# Exercise set
**A)** Answer these questions using the RIPE meeting remarks:
(i) How many years ago was a RIPE meeting last organised in France?
(ii) How many French representatives usually attended in the last few years?
(iii) About how many French participants did the morning's checks show?
**B)** Transcribe the RIPE meeting remarks from "Also, it is" to "the RIPE meeting.".
**C)** Write the next part of the remarks on the RIPE meeting in Marseille, picking up after their final sentence.

# Supplied text
★ ★ ★ ★ ★ ★ ★

You have seen in the presentation of Hans Petter that we have a record number of participants for this RIPE meeting and last time the RIPE meeting it was organised in France it was 26 years ago. So I just hope that by the end of the week when you leave, you will get a nice souvenir, nice memory of France and Marseille because I guess next time it is organised in France we will have to wait for a few years.
Also, it is a main, the biggest RIPE event in term of participants, I was mentioning, and it is the first event since the last five years after RIPE's event at Amsterdam and Copenhagen, and usually at RIPE meetings are not that many French participants. We have checked the stats for the few last years and usually between 15 and 20 French representatives, so we d4ecided that as a co‑host we needed to do some lobbying on the social networks and so on and it worked pretty well because for the last checks this morning we have something like 80 French participants, which is definitely a record in terms of numbers and I believe it won't be for the next few years for the French participants. So thanks for the French community to have heard the message we wanted to share the importance of attending the RIPE meeting.

★ ★ ★ ★ ★ ★ ★

# Entries supplied

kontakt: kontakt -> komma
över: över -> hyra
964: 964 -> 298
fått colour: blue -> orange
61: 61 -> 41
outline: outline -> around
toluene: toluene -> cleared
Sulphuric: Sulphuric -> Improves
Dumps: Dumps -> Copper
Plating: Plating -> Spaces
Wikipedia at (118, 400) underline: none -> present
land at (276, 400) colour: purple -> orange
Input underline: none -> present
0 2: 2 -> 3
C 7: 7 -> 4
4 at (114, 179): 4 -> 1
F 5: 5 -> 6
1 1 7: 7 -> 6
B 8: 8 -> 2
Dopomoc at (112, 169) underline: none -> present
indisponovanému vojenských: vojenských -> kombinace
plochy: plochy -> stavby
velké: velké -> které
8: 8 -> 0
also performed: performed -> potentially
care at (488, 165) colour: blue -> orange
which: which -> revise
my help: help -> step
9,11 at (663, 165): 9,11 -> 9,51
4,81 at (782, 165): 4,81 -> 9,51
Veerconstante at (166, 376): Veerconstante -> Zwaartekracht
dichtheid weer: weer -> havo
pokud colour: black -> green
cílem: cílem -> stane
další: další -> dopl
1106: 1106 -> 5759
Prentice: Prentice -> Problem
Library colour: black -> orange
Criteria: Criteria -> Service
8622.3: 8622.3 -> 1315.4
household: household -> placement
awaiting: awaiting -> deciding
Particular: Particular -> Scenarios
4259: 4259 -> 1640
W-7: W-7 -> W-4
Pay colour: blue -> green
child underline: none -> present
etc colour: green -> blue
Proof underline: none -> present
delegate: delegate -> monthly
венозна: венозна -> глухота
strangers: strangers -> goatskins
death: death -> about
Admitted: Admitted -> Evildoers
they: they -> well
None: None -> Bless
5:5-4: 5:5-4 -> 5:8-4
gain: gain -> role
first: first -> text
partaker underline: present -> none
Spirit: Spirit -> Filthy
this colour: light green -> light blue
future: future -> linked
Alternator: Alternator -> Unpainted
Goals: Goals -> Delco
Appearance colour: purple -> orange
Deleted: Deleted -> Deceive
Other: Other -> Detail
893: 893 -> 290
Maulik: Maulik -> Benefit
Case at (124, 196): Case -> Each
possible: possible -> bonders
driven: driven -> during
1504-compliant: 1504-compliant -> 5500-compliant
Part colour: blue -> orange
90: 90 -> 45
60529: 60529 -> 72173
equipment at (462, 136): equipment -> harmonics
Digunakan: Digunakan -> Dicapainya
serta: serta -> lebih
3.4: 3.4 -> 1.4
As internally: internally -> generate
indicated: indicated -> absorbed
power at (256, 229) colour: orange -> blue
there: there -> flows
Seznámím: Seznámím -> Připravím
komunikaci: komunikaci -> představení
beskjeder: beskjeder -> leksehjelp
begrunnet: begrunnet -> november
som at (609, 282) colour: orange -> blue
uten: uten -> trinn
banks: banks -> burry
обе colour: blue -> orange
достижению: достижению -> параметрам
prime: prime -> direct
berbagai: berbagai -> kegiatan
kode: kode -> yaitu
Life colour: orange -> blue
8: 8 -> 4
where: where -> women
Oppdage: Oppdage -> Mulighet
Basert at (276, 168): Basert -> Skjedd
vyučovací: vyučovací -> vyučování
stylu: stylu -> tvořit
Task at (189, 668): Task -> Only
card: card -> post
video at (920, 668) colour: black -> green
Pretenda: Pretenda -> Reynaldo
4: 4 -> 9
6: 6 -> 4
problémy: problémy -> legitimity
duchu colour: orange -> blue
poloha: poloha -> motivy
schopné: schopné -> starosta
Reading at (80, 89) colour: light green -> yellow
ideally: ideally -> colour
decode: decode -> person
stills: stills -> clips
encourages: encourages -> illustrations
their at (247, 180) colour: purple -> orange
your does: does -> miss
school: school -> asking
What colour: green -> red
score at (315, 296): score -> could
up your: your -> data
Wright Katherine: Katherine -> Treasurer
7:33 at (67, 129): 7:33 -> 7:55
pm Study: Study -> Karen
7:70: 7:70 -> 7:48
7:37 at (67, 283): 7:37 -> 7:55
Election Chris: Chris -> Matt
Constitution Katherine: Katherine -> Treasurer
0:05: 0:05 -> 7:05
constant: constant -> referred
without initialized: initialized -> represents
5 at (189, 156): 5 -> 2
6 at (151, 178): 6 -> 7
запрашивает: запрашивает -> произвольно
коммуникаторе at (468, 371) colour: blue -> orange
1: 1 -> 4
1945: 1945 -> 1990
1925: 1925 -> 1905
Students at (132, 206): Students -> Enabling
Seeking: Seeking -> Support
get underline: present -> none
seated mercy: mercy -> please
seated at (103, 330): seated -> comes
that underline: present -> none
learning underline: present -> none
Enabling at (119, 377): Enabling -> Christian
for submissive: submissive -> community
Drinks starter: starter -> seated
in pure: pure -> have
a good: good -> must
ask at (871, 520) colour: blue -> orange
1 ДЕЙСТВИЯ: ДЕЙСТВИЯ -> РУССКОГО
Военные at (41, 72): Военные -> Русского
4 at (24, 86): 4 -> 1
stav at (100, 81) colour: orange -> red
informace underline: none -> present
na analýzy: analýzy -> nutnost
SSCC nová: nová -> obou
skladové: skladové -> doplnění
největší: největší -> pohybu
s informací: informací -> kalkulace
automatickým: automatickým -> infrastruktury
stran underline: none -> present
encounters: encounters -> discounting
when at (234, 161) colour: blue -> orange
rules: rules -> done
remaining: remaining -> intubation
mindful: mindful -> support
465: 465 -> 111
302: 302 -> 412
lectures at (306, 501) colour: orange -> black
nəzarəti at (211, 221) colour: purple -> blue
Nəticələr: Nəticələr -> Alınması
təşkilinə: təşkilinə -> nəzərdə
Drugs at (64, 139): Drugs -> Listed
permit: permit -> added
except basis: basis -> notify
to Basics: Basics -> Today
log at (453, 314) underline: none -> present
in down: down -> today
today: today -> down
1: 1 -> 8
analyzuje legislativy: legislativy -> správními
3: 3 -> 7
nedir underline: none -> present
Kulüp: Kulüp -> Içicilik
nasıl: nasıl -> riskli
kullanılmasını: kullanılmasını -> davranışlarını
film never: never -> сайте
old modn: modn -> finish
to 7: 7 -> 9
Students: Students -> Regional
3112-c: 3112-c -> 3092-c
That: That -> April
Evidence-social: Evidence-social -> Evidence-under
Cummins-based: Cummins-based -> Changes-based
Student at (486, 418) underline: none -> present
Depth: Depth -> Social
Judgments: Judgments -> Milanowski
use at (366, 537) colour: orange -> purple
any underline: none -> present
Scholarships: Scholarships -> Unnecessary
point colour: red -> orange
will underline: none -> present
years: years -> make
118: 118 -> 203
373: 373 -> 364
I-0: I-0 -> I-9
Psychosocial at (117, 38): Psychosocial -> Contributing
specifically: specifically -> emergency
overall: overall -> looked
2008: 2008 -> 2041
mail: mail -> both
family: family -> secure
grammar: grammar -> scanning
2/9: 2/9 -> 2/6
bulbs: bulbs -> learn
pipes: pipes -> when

★ ★ ★ ★ ★ ★ ★

# Outputs for the tasks
**A)**
(i) 26 years ago.
(ii) Usually between 15 and 20.
(iii) Something like 80.

**B)**
Also, it is a main, the biggest RIPE event in term of participants, I was mentioning, and it is the first event since the last five years after RIPE's event at Amsterdam and Copenhagen, and usually at RIPE meetings are not that many French participants. We have checked the stats for the few last years and usually between 15 and 20 French representatives, so we d4ecided that as a co‑host we needed to do some lobbying on the social networks and so on and it worked pretty well because for the last checks this morning we have something like 80 French participants, which is definitely a record in terms of numbers and I believe it won't be for the next few years for the French participants. So thanks for the French community to have heard the message we wanted to share the importance of attending the RIPE meeting.

**C)**
And also, a few words about Marseille. Marseille is not only a city with sun not today, but to change by tomorrow, I hope so. But usually it's a sunny city and it's second biggest city in France, not only in terms of inhabitants but also now in terms of network infrastructure, you may know that when you are go there were some new ‑‑ bringing some new connectivity from Middle East, Asia, Africa, and so on, and so Marseille in terms of connectivity is growing very fast and I believe for the next few years Marseille may become even bigger than Paris. Whatever, Paris is the capital of France. So we believe at France‑IX that Marseille is growing and becoming a strategic city, that is why we have set up as Internet Exchange two POPs for now in Marseilles since the last few years and I bring you this exclusivity. We will announce the opening of a third POP in Marseilles, indeed at interaction MRS 2, and this will be the third in Marseilles and this will show our presence and increase our presence for the next few years. So Marseille is strategic in terms of networks and I believe by all the attendees today Marseille is a nice city, not only for business but also nice city to visit.
And as a conclusion, I would like to thank a few people. First of all, of course, I would like to thank the RIPE for the confidence and the trust in France‑IX to be a could host of this event. I would like to thank of course all the participants, I think some people are still missing because they have met some issues in some transportation but I hope that they will be able to join the RIPE meeting as soon as possible.
I would like to thank also the French community to be fully represented here, and finally I would like to thank my team in France‑IX and our partners to help in the could hosting of this event which is some hard work but we are so happy to do it. Thank you, and I wish you a very nice RIPE meeting.
(Applause)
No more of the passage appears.